▸ TEXT SHOWN
▼

Skip to Content

HANA PAL Gradient Boosted Decision Tree bug and documentation irregularity

I would like to get a second opinion of the example code provided in the documentation for gradient boosted decision trees, shown here. It appears that the classification implementation of the procedure is only successful if there are two classifiers. Otherwise there is the following error:

Could not execute 'CALL DEVUSER.PAL_GBDT_PREDICT( PAL_GBDT_PREDICT_TBL, PAL_GBDT_CONTROL_TBL, PAL_GBDT_MODEL_TBL, ...' in 100 ms 971 µs .

▲

▸ DATA RECORDS
▼

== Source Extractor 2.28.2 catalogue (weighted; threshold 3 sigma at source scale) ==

▲
▼

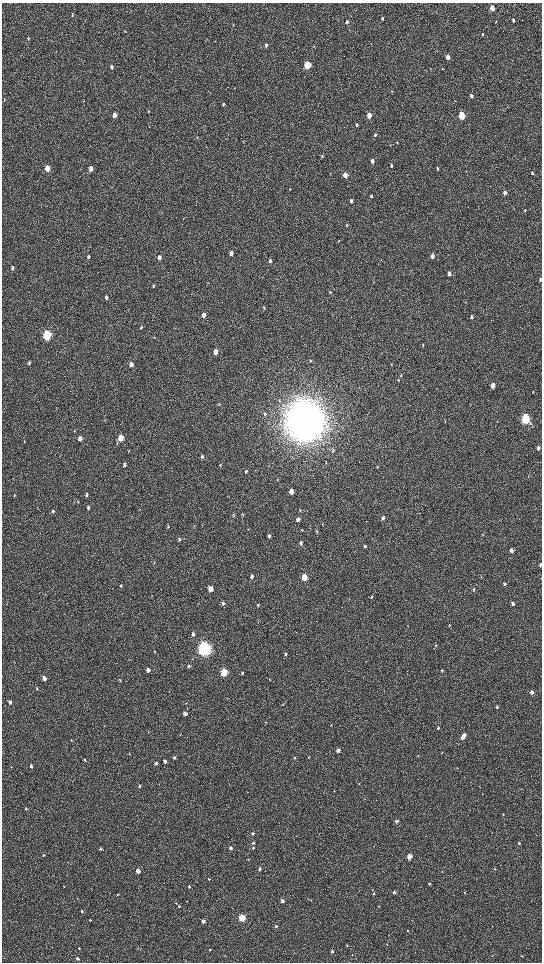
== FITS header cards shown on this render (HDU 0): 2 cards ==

▲

▸ TASK
Print the part of the forum post about the HANA gradient boosted decision tree bug from "Skip to Content" to "ms 971 µs .", copying it word for word.

▸ SOLUTION TO THIS EXERCISE
Skip to Content

HANA PAL Gradient Boosted Decision Tree bug and documentation irregularity

I would like to get a second opinion of the example code provided in the documentation for gradient boosted decision trees, shown here. It appears that the classification implementation of the procedure is only successful if there are two classifiers. Otherwise there is the following error:

Could not execute 'CALL DEVUSER.PAL_GBDT_PREDICT( PAL_GBDT_PREDICT_TBL, PAL_GBDT_CONTROL_TBL, PAL_GBDT_MODEL_TBL, ...' in 100 ms 971 µs .